**** RECORDS TO PROCESS ****

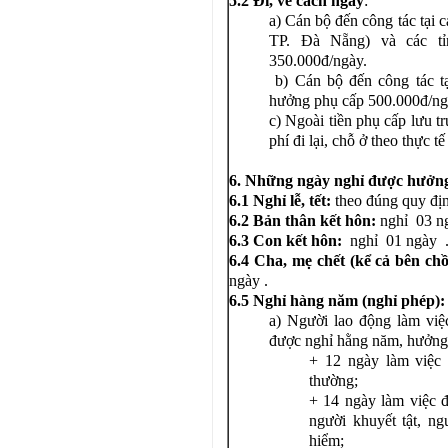
5.2 Đi, về cách ngày
:
a) Cán bộ đến công tác tại
TP. Đà Nẵng) và các t
350.000đ/ngày.
b) Cán bộ đến công tác tạ
hưởng phụ cấp 500.000đ/ng
c) Ngoài tiền phụ cấp lưu t
phí đi lại, chỗ ở theo thực t
6. Những ngày nghỉ được hưởn
6.1 Nghỉ lễ, tết:
theo đúng quy địn
6.2 Bản thân kết hôn:
nghỉ 03 ng
6.3 Con kết hôn:
nghỉ 01 ngày 
6.4 Cha, mẹ chết (kể cả bên chồ
ngày .
6.5 Nghỉ hàng năm (nghỉ phép):
a) Người lao động làm việ
được nghỉ hằng năm, hưởng
+ 12 ngày làm việc 
thường;
+ 14 ngày làm việc đ
người khuyết tật, n
hiểm;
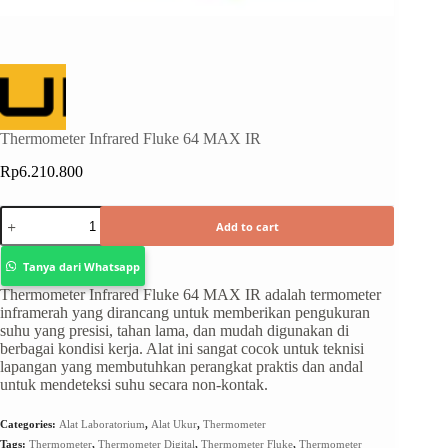
Thermometer Infrared Fluke 64 MAX IR
Rp
6.210.800
Add to cart
Tanya dari Whatsapp
Thermometer Infrared Fluke 64 MAX IR adalah termometer
inframerah yang dirancang untuk memberikan pengukuran
suhu yang presisi, tahan lama, dan mudah digunakan di
berbagai kondisi kerja. Alat ini sangat cocok untuk teknisi
lapangan yang membutuhkan perangkat praktis dan andal
untuk mendeteksi suhu secara non-kontak.
Categories:
Alat Laboratorium
,
Alat Ukur
,
Thermometer
Tags:
Thermometer
,
Thermometer Digital
,
Thermometer Fluke
,
Thermometer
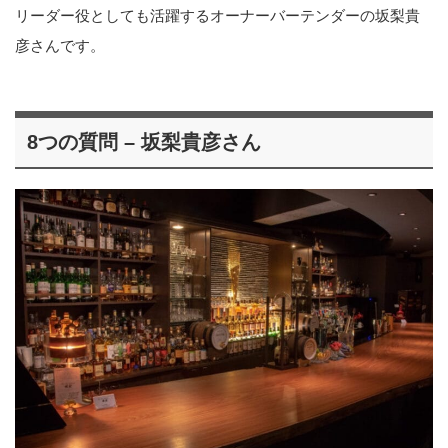
リーダー役としても活躍するオーナーバーテンダーの坂梨貴
彦さんです。
8つの質問 – 坂梨貴彦さん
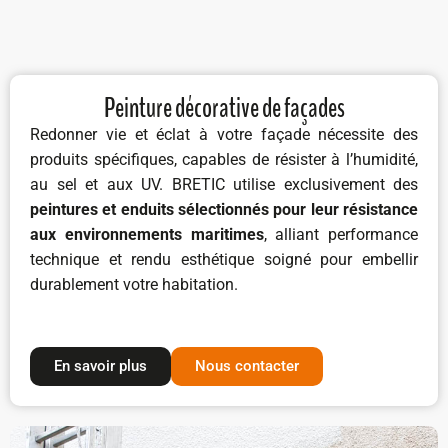
Peinture décorative de façades
Redonner vie et éclat à votre façade nécessite des
produits spécifiques, capables de résister à l’humidité,
au sel et aux UV. BRETIC utilise exclusivement des
peintures et enduits sélectionnés pour leur résistance
aux environnements maritimes
, alliant performance
technique et rendu esthétique soigné pour embellir
durablement votre habitation.
En savoir plus
Nous contacter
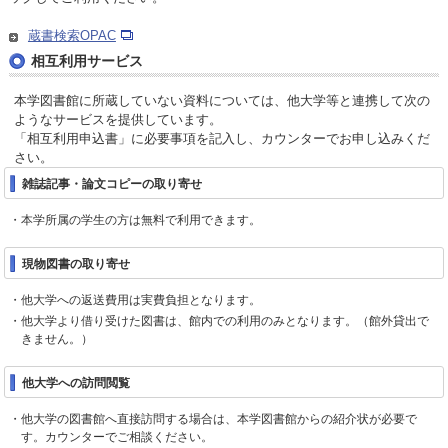
蔵書検索OPAC
相互利用サービス
本学図書館に所蔵していない資料については、他大学等と連携して次の
ようなサービスを提供しています。
「相互利用申込書」に必要事項を記入し、カウンターでお申し込みくだ
さい。
雑誌記事・論文コピーの取り寄せ
本学所属の学生の方は無料で利用できます。
現物図書の取り寄せ
他大学への返送費用は実費負担となります。
他大学より借り受けた図書は、館内での利用のみとなります。（館外貸出で
きません。）
他大学への訪問閲覧
他大学の図書館へ直接訪問する場合は、本学図書館からの紹介状が必要で
す。カウンターでご相談ください。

****

## EXERCISE GOAL
Repeat each line word for word, from the one with "nghỉ 01 ngày" down to the last line of the data, and keep the pictures out of it.

## YOUR SOLUTION
nghỉ 01 ngày 
6.4 Cha, mẹ chết (kể cả bên chồ
ngày .
6.5 Nghỉ hàng năm (nghỉ phép):
a) Người lao động làm việ
được nghỉ hằng năm, hưởng
+ 12 ngày làm việc 
thường;
+ 14 ngày làm việc đ
người khuyết tật, n
hiểm;
Thermometer Infrared Fluke 64 MAX IR
Rp
6.210.800
Add to cart
Tanya dari Whatsapp
Thermometer Infrared Fluke 64 MAX IR adalah termometer
inframerah yang dirancang untuk memberikan pengukuran
suhu yang presisi, tahan lama, dan mudah digunakan di
berbagai kondisi kerja. Alat ini sangat cocok untuk teknisi
lapangan yang membutuhkan perangkat praktis dan andal
untuk mendeteksi suhu secara non-kontak.
Categories:
Alat Laboratorium
,
Alat Ukur
,
Thermometer
Tags:
Thermometer
,
Thermometer Digital
,
Thermometer Fluke
,
Thermometer
リーダー役としても活躍するオーナーバーテンダーの坂梨貴
彦さんです。
8つの質問 – 坂梨貴彦さん
Peinture décorative de façades
Redonner vie et éclat à votre façade nécessite des
produits spécifiques, capables de résister à l’humidité,
au sel et aux UV. BRETIC utilise exclusivement des
peintures et enduits sélectionnés pour leur résistance
aux environnements maritimes
, alliant performance
technique et rendu esthétique soigné pour embellir
durablement votre habitation.
En savoir plus
Nous contacter
蔵書検索OPAC
相互利用サービス
本学図書館に所蔵していない資料については、他大学等と連携して次の
ようなサービスを提供しています。
「相互利用申込書」に必要事項を記入し、カウンターでお申し込みくだ
さい。
雑誌記事・論文コピーの取り寄せ
本学所属の学生の方は無料で利用できます。
現物図書の取り寄せ
他大学への返送費用は実費負担となります。
他大学より借り受けた図書は、館内での利用のみとなります。（館外貸出で
きません。）
他大学への訪問閲覧
他大学の図書館へ直接訪問する場合は、本学図書館からの紹介状が必要で
す。カウンターでご相談ください。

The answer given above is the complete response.